===== Records supplied

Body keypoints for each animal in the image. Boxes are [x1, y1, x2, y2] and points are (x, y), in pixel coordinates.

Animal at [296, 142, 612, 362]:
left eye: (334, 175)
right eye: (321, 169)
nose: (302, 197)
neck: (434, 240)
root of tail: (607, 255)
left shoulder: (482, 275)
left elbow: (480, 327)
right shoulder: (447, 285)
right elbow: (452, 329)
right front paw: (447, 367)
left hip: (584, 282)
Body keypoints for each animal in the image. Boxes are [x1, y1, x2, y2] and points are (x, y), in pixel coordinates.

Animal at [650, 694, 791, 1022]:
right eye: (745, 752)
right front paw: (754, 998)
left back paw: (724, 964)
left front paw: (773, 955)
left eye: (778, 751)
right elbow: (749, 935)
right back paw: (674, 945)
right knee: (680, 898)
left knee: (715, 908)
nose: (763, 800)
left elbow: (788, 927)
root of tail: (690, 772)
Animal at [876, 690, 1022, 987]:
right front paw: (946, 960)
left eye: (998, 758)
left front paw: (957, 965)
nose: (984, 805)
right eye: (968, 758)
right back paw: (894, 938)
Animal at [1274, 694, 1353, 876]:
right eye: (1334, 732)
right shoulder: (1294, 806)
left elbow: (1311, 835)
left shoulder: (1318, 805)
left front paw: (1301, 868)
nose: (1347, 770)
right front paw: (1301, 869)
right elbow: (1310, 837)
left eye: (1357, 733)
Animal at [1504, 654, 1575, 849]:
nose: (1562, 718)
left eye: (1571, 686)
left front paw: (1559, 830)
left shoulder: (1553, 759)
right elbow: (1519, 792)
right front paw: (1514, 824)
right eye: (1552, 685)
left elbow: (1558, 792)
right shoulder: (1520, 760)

==========
===== Records supplied

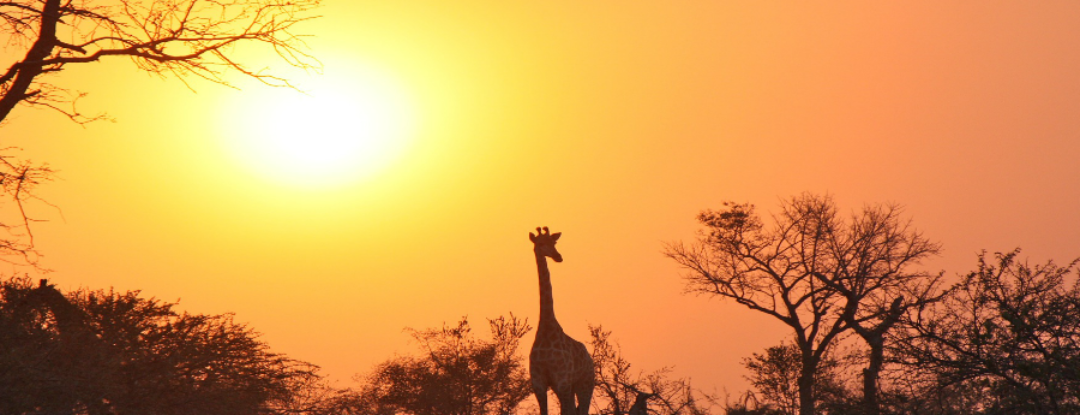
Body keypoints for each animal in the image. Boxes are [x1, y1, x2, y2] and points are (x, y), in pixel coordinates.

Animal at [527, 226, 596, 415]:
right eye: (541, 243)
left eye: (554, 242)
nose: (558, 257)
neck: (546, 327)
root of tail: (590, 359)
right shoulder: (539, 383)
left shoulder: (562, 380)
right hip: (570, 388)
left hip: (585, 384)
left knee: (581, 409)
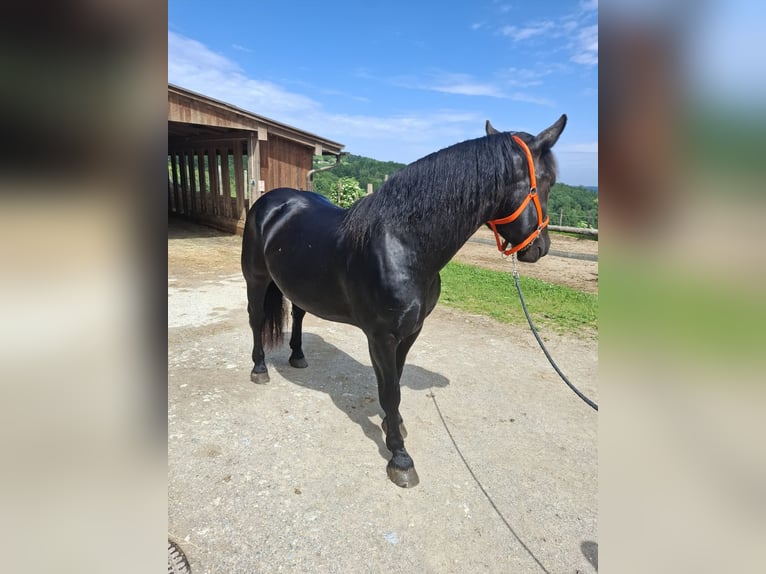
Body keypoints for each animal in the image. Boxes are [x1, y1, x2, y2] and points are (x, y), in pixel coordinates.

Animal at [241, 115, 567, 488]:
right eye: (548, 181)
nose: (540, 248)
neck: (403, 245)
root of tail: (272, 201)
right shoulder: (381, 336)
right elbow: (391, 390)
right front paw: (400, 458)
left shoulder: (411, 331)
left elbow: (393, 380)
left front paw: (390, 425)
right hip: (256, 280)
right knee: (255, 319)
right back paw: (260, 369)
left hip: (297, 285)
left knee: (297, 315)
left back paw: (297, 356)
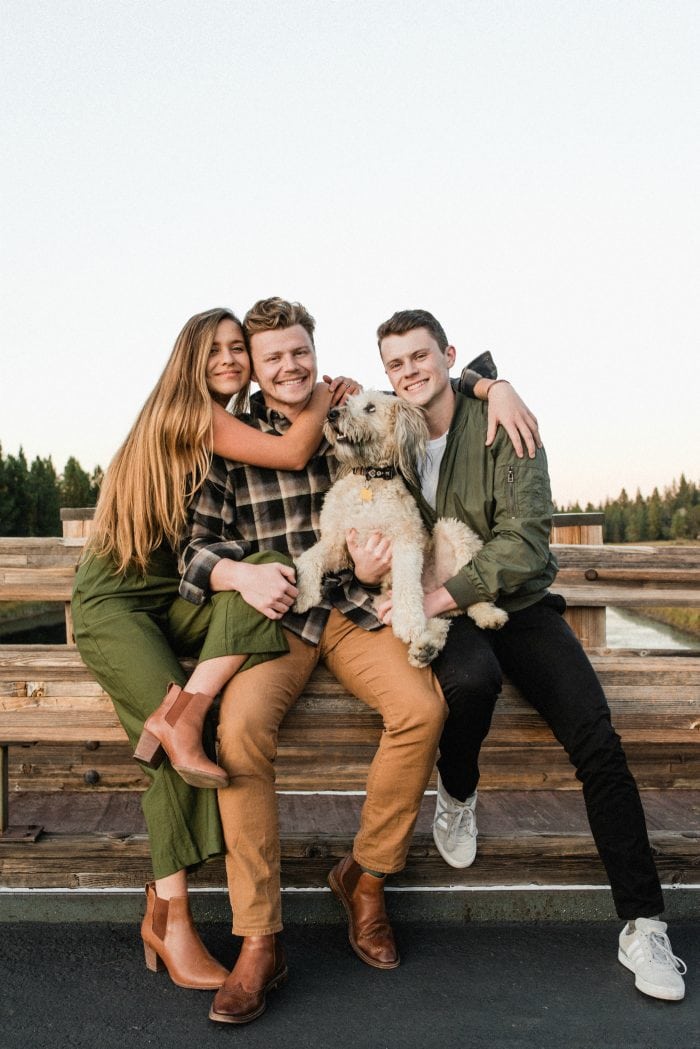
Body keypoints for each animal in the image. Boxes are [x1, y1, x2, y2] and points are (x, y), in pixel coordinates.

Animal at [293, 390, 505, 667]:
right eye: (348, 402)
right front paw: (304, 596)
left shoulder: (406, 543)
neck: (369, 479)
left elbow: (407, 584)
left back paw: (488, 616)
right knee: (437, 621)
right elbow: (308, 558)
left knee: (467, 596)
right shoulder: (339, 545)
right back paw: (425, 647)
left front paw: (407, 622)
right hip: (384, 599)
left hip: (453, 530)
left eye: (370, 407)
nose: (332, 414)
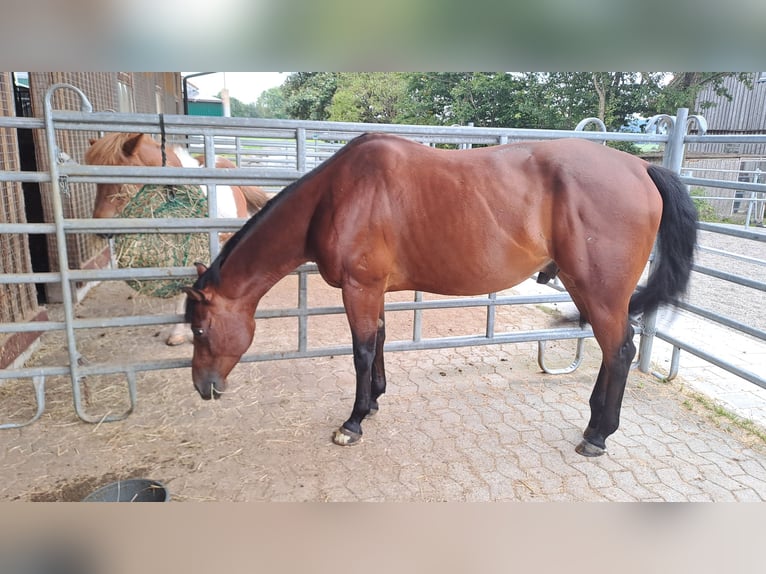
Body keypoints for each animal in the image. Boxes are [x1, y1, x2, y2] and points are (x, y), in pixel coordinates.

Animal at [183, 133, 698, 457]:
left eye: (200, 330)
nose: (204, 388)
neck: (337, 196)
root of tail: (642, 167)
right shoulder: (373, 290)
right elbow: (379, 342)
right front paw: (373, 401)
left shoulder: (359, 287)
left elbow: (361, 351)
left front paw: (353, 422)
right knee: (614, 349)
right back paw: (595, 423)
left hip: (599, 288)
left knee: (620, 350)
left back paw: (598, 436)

==========

• [Task] Retype, in the same exact form, the lines of the material above from the line holding "left eye: (334, 175)" through the line holding "left eye: (1571, 686)".

• [Exercise result]
left eye: (334, 175)
right eye: (321, 169)
nose: (302, 197)
neck: (434, 240)
root of tail: (607, 255)
left shoulder: (482, 275)
left elbow: (480, 327)
right shoulder: (447, 285)
right elbow: (452, 329)
right front paw: (447, 367)
left hip: (584, 282)
Body keypoints for each animal in the image. Boxes are [x1, y1, x2, y2] and points are (x, y), in pixel coordinates.

Animal at [650, 694, 791, 1022]:
right eye: (745, 752)
right front paw: (754, 998)
left back paw: (724, 964)
left front paw: (773, 955)
left eye: (778, 751)
right elbow: (749, 935)
right back paw: (674, 945)
right knee: (680, 898)
left knee: (715, 908)
nose: (763, 800)
left elbow: (788, 927)
root of tail: (690, 772)
Animal at [876, 690, 1022, 987]:
right front paw: (946, 960)
left eye: (998, 758)
left front paw: (957, 965)
nose: (984, 805)
right eye: (968, 758)
right back paw: (894, 938)
Animal at [1274, 694, 1353, 876]:
right eye: (1334, 732)
right shoulder: (1294, 806)
left elbow: (1311, 835)
left shoulder: (1318, 805)
left front paw: (1301, 868)
nose: (1347, 770)
right front paw: (1301, 869)
right elbow: (1310, 837)
left eye: (1357, 733)
Animal at [1504, 654, 1575, 849]:
nose: (1562, 718)
left eye: (1571, 686)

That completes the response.